* START Given text *

Improving storage efficiency in Magic Pocket, our immutable blob store

Magic Pocket is the core Dropbox storage system—a custom-built, exabyte-scale blob storage system designed for durability, availability, scale, and efficiency. It holds user content, which means it must be safe, fast, and cost-effective to scale with the company. For Dropbox, storage efficiency really matters. We measure it by looking at how much total disk space we use compared to how much user data we’re actually storing.

Last year, we rolled out a new service that changed how data is placed across Magic Pocket. The change reduced write amplification for background writes, so each write triggered fewer backend storage operations. But it also had an unintended side effect: fragmentation increased, pushing storage overhead higher. Most of that growth came from a small number of severely under-filled volumes that consumed a disproportionate share of raw capacity, and our existing compaction strategy couldn’t reclaim the space quickly enough. At exabyte scale, even modest increases in overhead translate into meaningful infrastructure and capacity costs, so bringing that number back down quickly became a priority.

* END Given text *

> [Problem details] Print, word for word, the portion of the Magic Pocket article that opens with the words containing "Magic Pocket is" and closes with "we’re actually storing.".

* START Raw data *

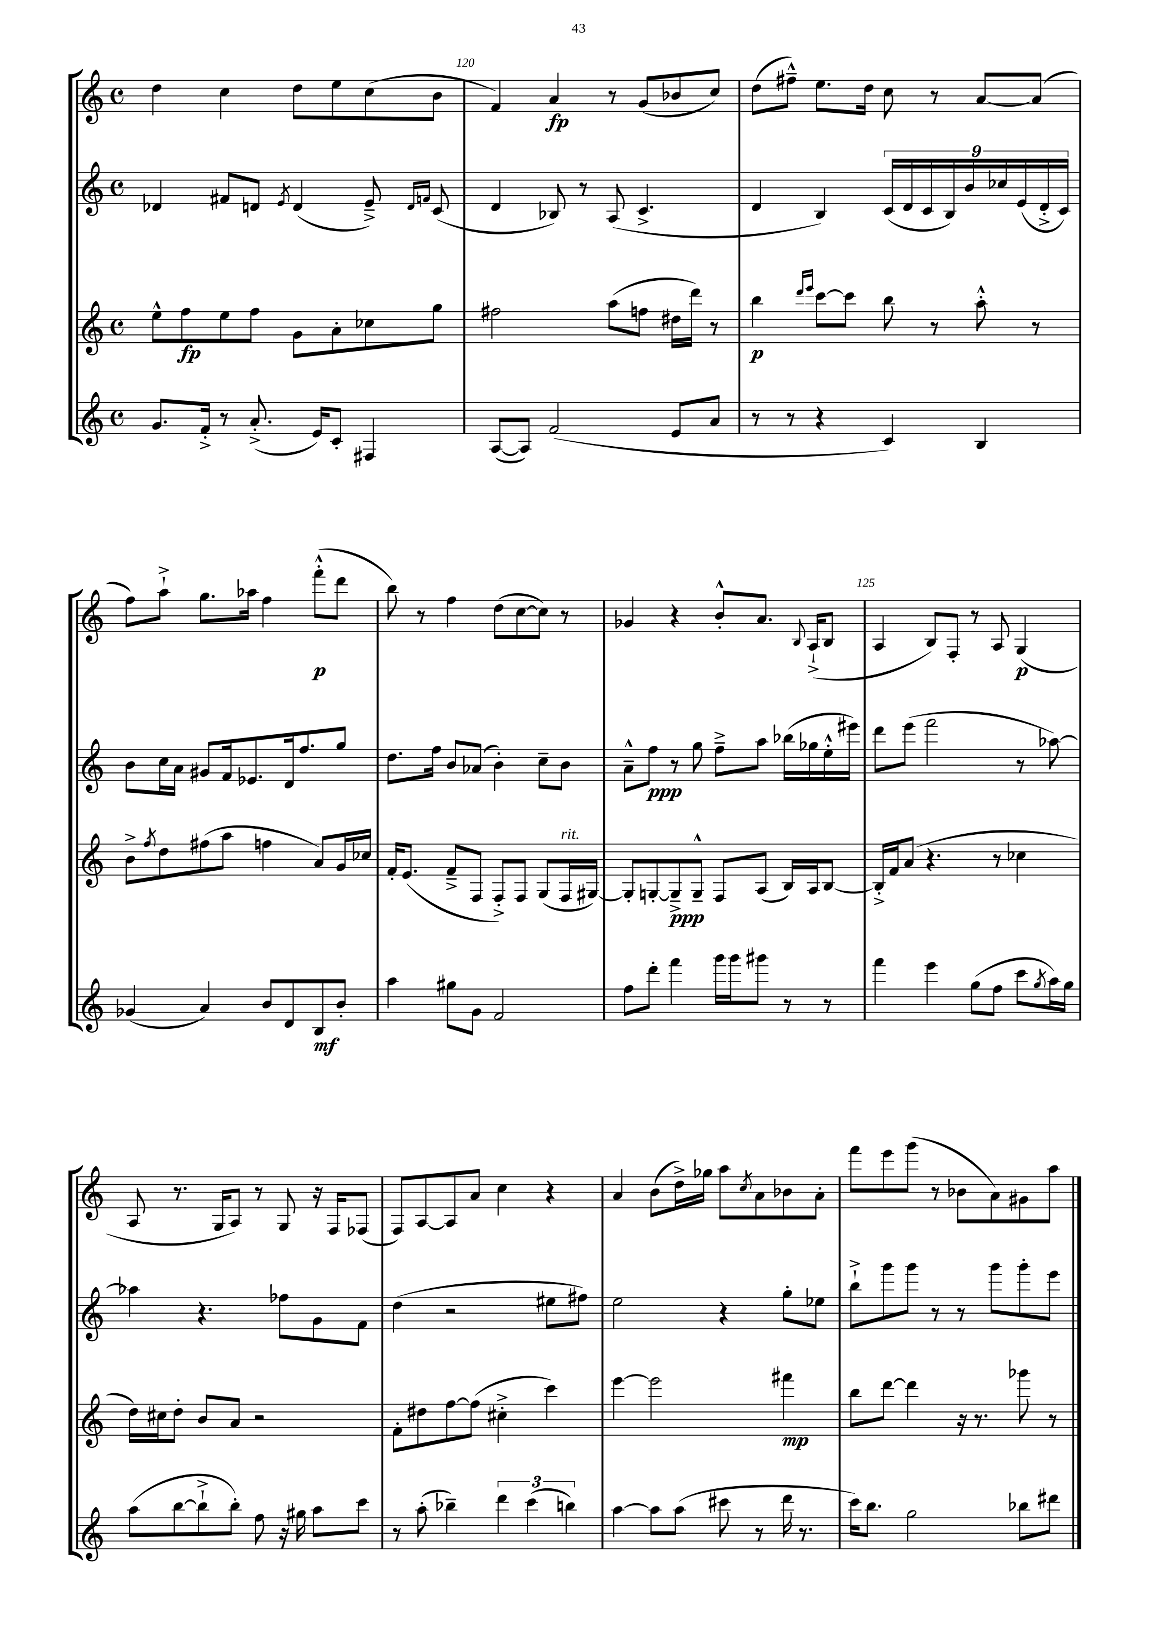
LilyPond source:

* END Raw data *

> [Result of the task]
Magic Pocket is the core Dropbox storage system—a custom-built, exabyte-scale blob storage system designed for durability, availability, scale, and efficiency. It holds user content, which means it must be safe, fast, and cost-effective to scale with the company. For Dropbox, storage efficiency really matters. We measure it by looking at how much total disk space we use compared to how much user data we’re actually storing.